La Fed è decisiva per vincere le elezioni»
ROMA «Il ruolo di Prodi non sarà quello di esecutore di direttive o decisioni dei partiti, ma quello di leader dell’intera coalizione e di Presidente della Federazione dell’Ulivo»: così Vannino Chiti, il coordinatore della Segreteria Ds, indica il percorso da seguire dopo il forte richiamo all’unità fatto da Prodi nel suo discorso a Milano.
Un discorso che definisce «forte, significativo, innovativo».
La parola unità è stata scandita con entusiasmo e convinzione dalla folla del Palalido.
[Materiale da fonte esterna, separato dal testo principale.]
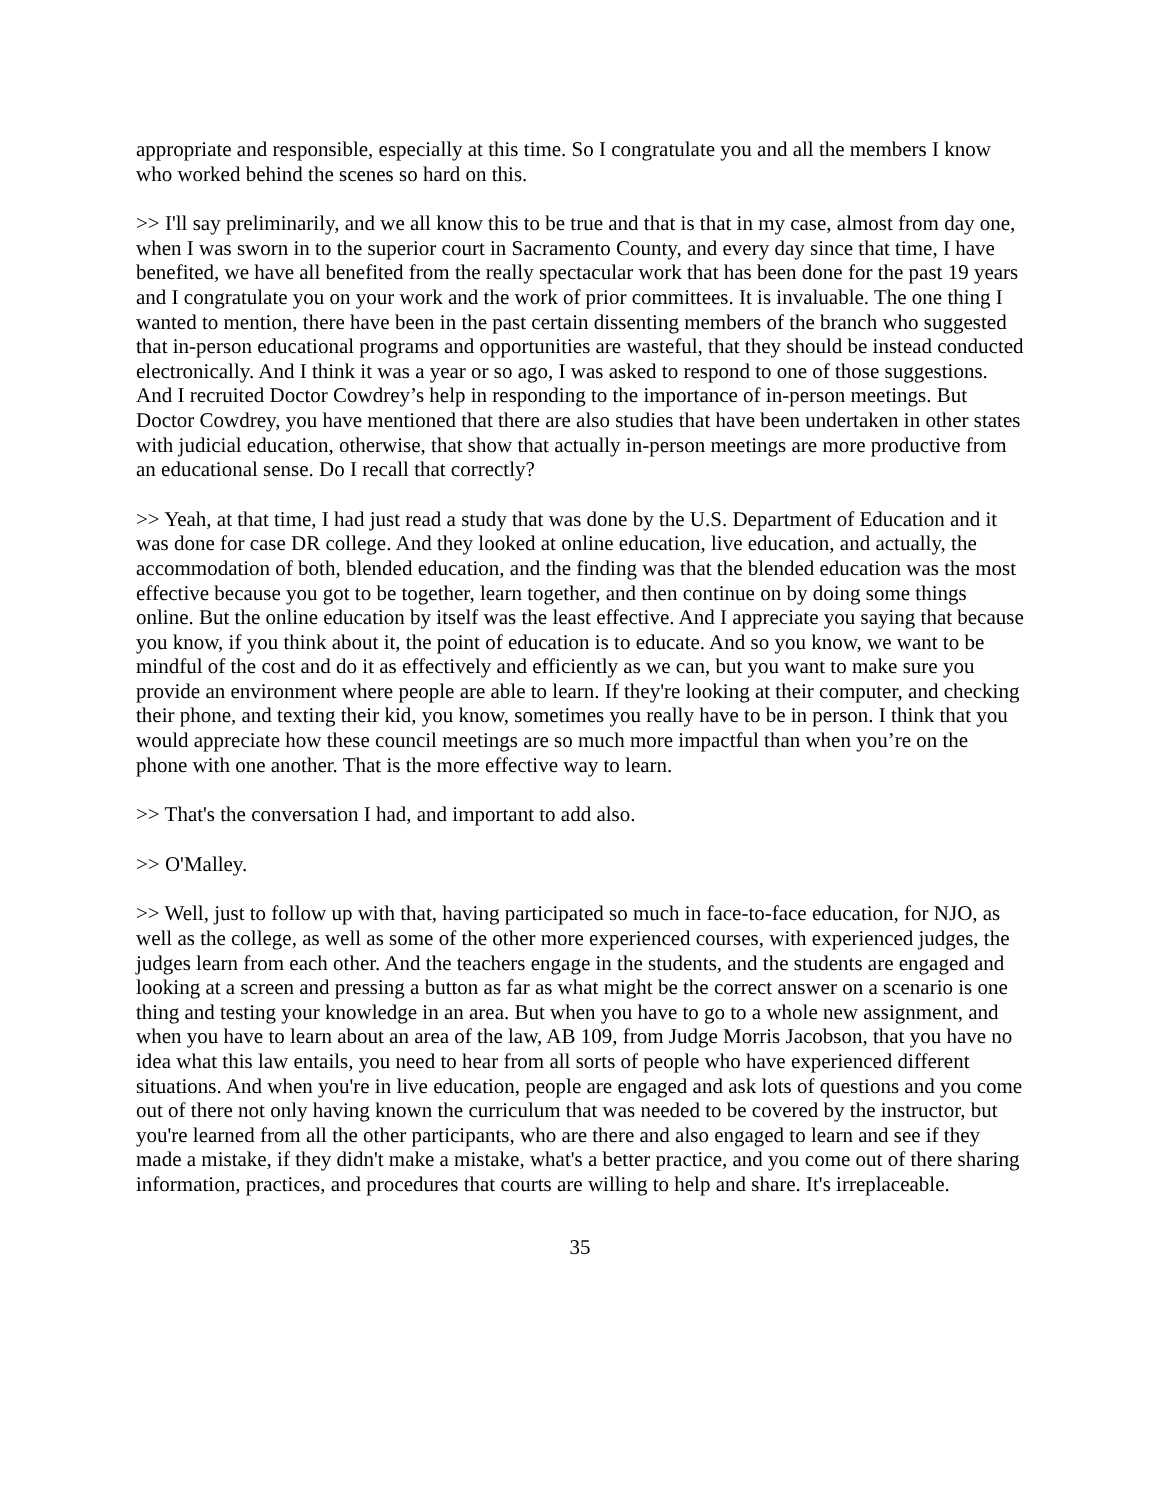appropriate and responsible, especially at this time. So I congratulate you and all the members I know who worked behind the scenes so hard on this.
>> I'll say preliminarily, and we all know this to be true and that is that in my case, almost from day one, when I was sworn in to the superior court in Sacramento County, and every day since that time, I have benefited, we have all benefited from the really spectacular work that has been done for the past 19 years and I congratulate you on your work and the work of prior committees. It is invaluable. The one thing I wanted to mention, there have been in the past certain dissenting members of the branch who suggested that in-person educational programs and opportunities are wasteful, that they should be instead conducted electronically. And I think it was a year or so ago, I was asked to respond to one of those suggestions. And I recruited Doctor Cowdrey’s help in responding to the importance of in-person meetings. But Doctor Cowdrey, you have mentioned that there are also studies that have been undertaken in other states with judicial education, otherwise, that show that actually in-person meetings are more productive from an educational sense. Do I recall that correctly?
>> Yeah, at that time, I had just read a study that was done by the U.S. Department of Education and it was done for case DR college. And they looked at online education, live education, and actually, the accommodation of both, blended education, and the finding was that the blended education was the most effective because you got to be together, learn together, and then continue on by doing some things online. But the online education by itself was the least effective. And I appreciate you saying that because you know, if you think about it, the point of education is to educate. And so you know, we want to be mindful of the cost and do it as effectively and efficiently as we can, but you want to make sure you provide an environment where people are able to learn. If they're looking at their computer, and checking their phone, and texting their kid, you know, sometimes you really have to be in person. I think that you would appreciate how these council meetings are so much more impactful than when you’re on the phone with one another. That is the more effective way to learn.
>> That's the conversation I had, and important to add also.
>> O'Malley.
>> Well, just to follow up with that, having participated so much in face-to-face education, for NJO, as well as the college, as well as some of the other more experienced courses, with experienced judges, the judges learn from each other. And the teachers engage in the students, and the students are engaged and looking at a screen and pressing a button as far as what might be the correct answer on a scenario is one thing and testing your knowledge in an area. But when you have to go to a whole new assignment, and when you have to learn about an area of the law, AB 109, from Judge Morris Jacobson, that you have no idea what this law entails, you need to hear from all sorts of people who have experienced different situations. And when you're in live education, people are engaged and ask lots of questions and you come out of there not only having known the curriculum that was needed to be covered by the instructor, but you're learned from all the other participants, who are there and also engaged to learn and see if they made a mistake, if they didn't make a mistake, what's a better practice, and you come out of there sharing information, practices, and procedures that courts are willing to help and share. It's irreplaceable.
35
Che significato ha questo consenso?
Nel mondo che guarda al centrosinistra, l’unità si avverte come bene fondamentale. Ma l’Alleanza se necessaria, non è sufficiente: è indispensabile un programma. Ritengo sia già in atto e in campo la risposta politica a questo bisogno di unità con la costruzione della Federazione dell’ Ulivo tra Ds, Margherita e Repubblicani e dell’Alleanza, la coalizione più vasta di tutto il centrosinistra. Penso che la Federazione sia fondamentale non solo per vincere le elezioni, ma anche per governare.
Quali sono le caratteristiche che la rendono indispensabile?
Non si tratta di un partito unico, ma neppure di una semplice somma dei partiti. Il patto federativo è la casa comune del riformismo italiano, quello che viene dal campo a orientamento socialista, quello liberal-democratico, quello cattolico-sociale. Costruire questa casa comune vorrà dire impegnare le energie per rispondere alle sfide che abbiamo davanti, come il ruolo dell’Italia in Europa, la realizzazione di sviluppo e qualità del nostro paese, la riforma del modello del welfare mentre la destra vuole abbatterlo, la riforma delle istituzioni democratiche coerente con i principi della nostra Costituzione. Attorno a questi temi lo strumento del patto federativo è fondamentale. La Federazione per vincere ha bisogno del timone e del collante dell’Alleanza.
E invece cosa pensa del fatto che Prodi abbia voluto rimarcare la differenziazione tra lui e i partiti?
È evidente la scelta, ma anche la storia e il percorso di Prodi. La nostra alleanza fa sì che lui non sia la diretta espressione di un partito, ma il leader dell’intera coalizione di centrosinistra in quanto Presidente della Federazione dell’Ulivo. Ho ravvisato in questa affermazione e prima nel discorso davanti all’Associazione amici dell’Ulivo a Montecatini una sottolineatura positiva del suo impegno e dello sforzo per sottolineare come sia negativa la contrapposizione tra partiti e società e come sia necessario lo scambio e l’arricchimento reciproco.
Dopo il discorso di Prodi qual è dunque la strada da percorrere?
Si tratta di farlo vivere a livello nazionale e nelle Regioni, radicando nel territorio la Federazione. E bisogna costruire il programma dell’Alleanza e il programma di governo, individuando intanto le sedi e le regole con cui farlo. Per cominciare, dobbiamo concentrarci fortemente e con grande impegno unitario sulle elezioni regionali. Il centrosinistra può vincere alla grande. Sarebbe importantissimo per le regioni e per il governo, ma avrebbe un peso politico fortissimo anche per il paese e per le elezioni politiche. Tutti i partiti del centrosinistra abbiano in mente che non conterà se prendono lo 0, 5% o l’1% in più, ma quante regioni il centrosinistra insieme riuscirà a conquistare.